In the Opinion, the Commission cited to the Federal Circuit’s Kyocera decision and stated that parties must meet the “heightened requirements of Section 337(d)(2)(A) or (d)(2)(B)” before the ITC has the authority to issue a GEO. The Commission agreed with ALJ Charneski’s findings that there has been a pattern of violation of FSI’s CHI ® trademark and that it is difficult to identify the source of infringing goods. The Commission therefore agreed that the statutory requirements of section 337(d)(2)(B) had been met, and that a GEO was appropriate.
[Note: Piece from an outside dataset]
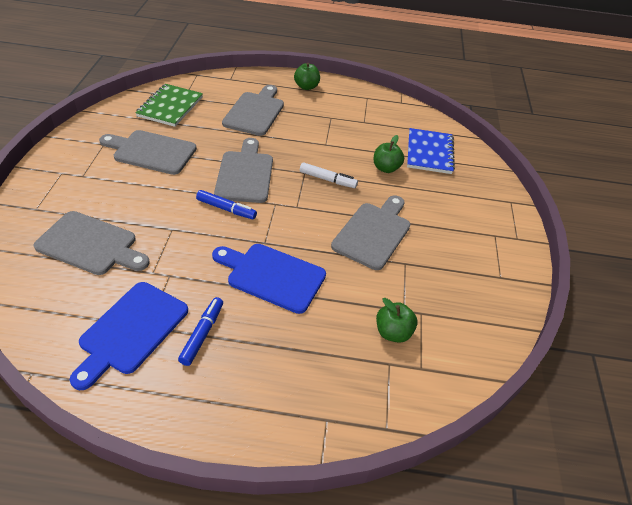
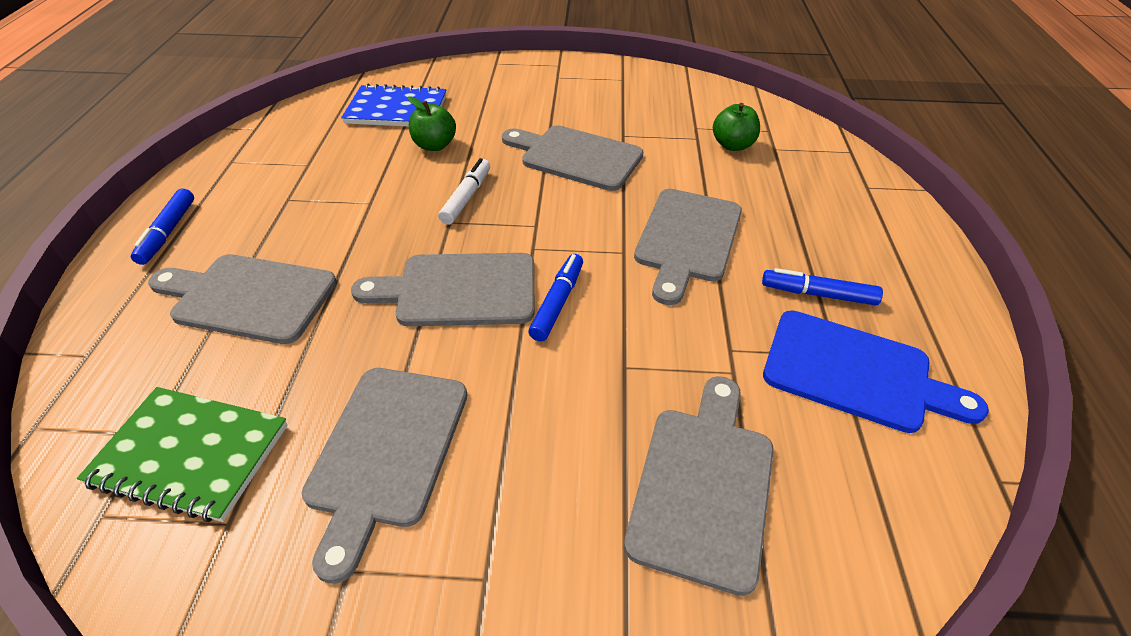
camera: 90 degrees left, 0 degrees up
blue cutting board [212,244,326,314] -> grey cutting board [634,189,742,305]
green apple [294,63,320,90] -> blue marker [131,188,194,265]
In particular, the Commission found: (1) FSI has initiated 21 lawsuits in district courts, which have failed to stop the infringement; (2) FSI has monitored thousands of offers for sale of infringing hair irons and attempted to shut down websites or online offers originating in the United States; (3) it is difficult to identify the source of the infringing products because companies infringing FSI’s trademark are deliberately misrepresenting their products as those of FSI; (4) infringers are mismarking the country of origin to increase confusion; and (5) the products are distributed over the Internet, which lends itself to anonymity.
The Commission found the GEO would not be contrary to the public interest since the respondents remain free to sell hair irons without infringing the CHI® trademark. Finally, the Commission imposed a bond of 100% of the value of the infringing goods during the Presidential review period.